Nachruf: Günter Grass

Es war nicht die Trommel, es war die Pauke

Über Grenzen hinweg rauschte und dröhnte es im Mediengebälk. Sämtliche Politiker aller Couleur gaben ein Statement zum Tod von Günter Grass ab. Man könnte den Eindruck haben, dass ein Staatsmann gestorben sei. Vielleicht trifft dieser Eindruck mehr zu, als man zunächst vermuten würde .

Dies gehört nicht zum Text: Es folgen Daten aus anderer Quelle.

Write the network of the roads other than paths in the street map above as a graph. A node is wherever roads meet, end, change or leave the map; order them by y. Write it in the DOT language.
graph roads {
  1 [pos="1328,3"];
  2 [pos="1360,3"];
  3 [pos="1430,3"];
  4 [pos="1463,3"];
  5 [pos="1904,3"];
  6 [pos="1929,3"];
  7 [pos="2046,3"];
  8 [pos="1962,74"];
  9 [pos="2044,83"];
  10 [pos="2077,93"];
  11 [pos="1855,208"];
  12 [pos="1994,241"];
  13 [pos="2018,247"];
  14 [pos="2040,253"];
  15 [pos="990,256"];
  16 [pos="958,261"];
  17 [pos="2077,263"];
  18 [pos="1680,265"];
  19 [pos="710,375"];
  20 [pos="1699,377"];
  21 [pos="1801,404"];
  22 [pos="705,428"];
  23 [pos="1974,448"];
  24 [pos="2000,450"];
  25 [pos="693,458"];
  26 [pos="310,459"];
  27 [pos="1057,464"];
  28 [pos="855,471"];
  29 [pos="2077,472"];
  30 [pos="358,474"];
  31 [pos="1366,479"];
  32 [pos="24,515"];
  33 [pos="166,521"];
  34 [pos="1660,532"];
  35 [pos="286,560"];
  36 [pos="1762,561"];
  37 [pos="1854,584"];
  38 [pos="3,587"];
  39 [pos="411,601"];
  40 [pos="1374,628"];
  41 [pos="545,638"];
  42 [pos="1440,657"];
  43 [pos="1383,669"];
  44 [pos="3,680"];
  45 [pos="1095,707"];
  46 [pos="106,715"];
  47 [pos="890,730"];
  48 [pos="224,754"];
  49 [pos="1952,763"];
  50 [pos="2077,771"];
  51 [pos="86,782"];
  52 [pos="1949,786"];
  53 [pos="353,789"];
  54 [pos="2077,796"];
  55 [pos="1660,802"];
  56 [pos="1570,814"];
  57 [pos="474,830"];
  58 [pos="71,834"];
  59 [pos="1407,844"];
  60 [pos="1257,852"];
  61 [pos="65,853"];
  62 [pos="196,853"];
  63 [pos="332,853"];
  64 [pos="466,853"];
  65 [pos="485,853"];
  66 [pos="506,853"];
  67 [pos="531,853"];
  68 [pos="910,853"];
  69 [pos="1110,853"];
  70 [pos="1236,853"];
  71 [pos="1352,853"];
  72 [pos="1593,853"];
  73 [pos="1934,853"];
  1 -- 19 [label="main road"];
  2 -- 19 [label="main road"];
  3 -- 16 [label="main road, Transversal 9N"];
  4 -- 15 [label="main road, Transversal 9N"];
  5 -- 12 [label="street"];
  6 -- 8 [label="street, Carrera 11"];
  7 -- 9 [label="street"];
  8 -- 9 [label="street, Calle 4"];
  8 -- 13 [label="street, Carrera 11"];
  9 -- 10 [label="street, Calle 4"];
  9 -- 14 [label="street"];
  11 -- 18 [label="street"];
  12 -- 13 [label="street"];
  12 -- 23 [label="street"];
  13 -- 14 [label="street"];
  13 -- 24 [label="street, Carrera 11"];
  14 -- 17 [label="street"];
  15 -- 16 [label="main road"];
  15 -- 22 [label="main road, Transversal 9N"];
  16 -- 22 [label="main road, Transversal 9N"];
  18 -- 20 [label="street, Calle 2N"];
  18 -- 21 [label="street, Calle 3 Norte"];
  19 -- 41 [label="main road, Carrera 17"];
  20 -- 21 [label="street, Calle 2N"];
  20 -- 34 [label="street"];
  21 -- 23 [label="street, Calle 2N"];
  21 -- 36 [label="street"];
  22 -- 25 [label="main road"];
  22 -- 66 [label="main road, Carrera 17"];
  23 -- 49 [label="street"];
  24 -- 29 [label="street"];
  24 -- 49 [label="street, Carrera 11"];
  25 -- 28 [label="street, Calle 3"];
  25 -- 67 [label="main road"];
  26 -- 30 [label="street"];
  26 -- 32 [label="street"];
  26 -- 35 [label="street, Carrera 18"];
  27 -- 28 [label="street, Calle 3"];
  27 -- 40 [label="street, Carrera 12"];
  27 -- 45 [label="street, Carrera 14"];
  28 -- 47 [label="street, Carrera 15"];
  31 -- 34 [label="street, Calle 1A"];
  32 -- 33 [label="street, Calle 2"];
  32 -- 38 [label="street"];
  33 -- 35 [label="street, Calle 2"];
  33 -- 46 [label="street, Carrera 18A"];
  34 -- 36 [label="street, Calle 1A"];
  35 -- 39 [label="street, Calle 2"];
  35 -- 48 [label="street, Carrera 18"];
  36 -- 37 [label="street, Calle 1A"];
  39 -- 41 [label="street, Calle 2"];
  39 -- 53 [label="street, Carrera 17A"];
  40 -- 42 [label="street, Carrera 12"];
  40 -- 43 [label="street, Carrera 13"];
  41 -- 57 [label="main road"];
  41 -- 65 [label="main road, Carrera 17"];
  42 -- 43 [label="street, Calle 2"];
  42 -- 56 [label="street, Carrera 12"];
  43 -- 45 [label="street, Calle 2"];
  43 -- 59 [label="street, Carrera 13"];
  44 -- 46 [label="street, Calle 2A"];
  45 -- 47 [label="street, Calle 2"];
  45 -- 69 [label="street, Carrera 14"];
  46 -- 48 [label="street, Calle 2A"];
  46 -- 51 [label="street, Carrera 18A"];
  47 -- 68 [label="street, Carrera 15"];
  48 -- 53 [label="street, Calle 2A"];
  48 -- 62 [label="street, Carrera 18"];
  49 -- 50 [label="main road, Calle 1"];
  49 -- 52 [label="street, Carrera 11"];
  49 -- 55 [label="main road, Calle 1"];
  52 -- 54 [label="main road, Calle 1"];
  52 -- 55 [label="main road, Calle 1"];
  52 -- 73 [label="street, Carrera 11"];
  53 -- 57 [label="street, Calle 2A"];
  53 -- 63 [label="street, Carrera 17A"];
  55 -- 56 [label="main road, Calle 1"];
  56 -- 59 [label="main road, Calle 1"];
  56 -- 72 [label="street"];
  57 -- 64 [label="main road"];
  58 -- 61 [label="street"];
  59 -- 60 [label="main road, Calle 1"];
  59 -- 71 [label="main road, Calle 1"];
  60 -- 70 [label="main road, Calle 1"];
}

Günter Grass war einer der ersten bekannten deutschen Persönlichkeiten, der die Aussöhnung mit unseren polnischen Nachbarn gesucht hat. Sicherlich hängt dieses Bestreben mit seiner Geburtsstadt zusammen. Er wurde am 16.10.1927 in Danzig geboren. In seiner Autobiografie „Beim Häuten der Zwiebel“ wird die Zuneigung zu dieser Stadt an der Ostsee an verschiedenen Stellen deutlich. Darin beschreibt er auch, wie er als junger Mann erst nach dem Ende des Nationalsozialismus begreift, welche Verbrechen die braune Terrorherrschaft an Sinti und Roma, Juden, Polen und vielen anderen begangen haben. Polen war das erste Land, dass die barbarische Außenpolitik Hitlers zu spüren bekam, in dem die Juden außerhalb der deutschen Grenzen auf brutalste Art und Weise verfolgt und ermordet wurden. Günter Grass trug dazu bei, dass die tiefen Wunden bei unseren östlichen Nachbarn beginnen konnten, zu heilen. März 1958 fuhr er das erste Mal nach Ende des Zweiten Weltkriegs nach Warschau und von dort aus in seine Geburtsstadt Danzig, die nun Gdańsk heißt. In den Trümmern suchte er nach Spuren seiner Vergangenheit. Seine Erfahrungen und Gedanken hielt er fest in Skizzen und Bildern.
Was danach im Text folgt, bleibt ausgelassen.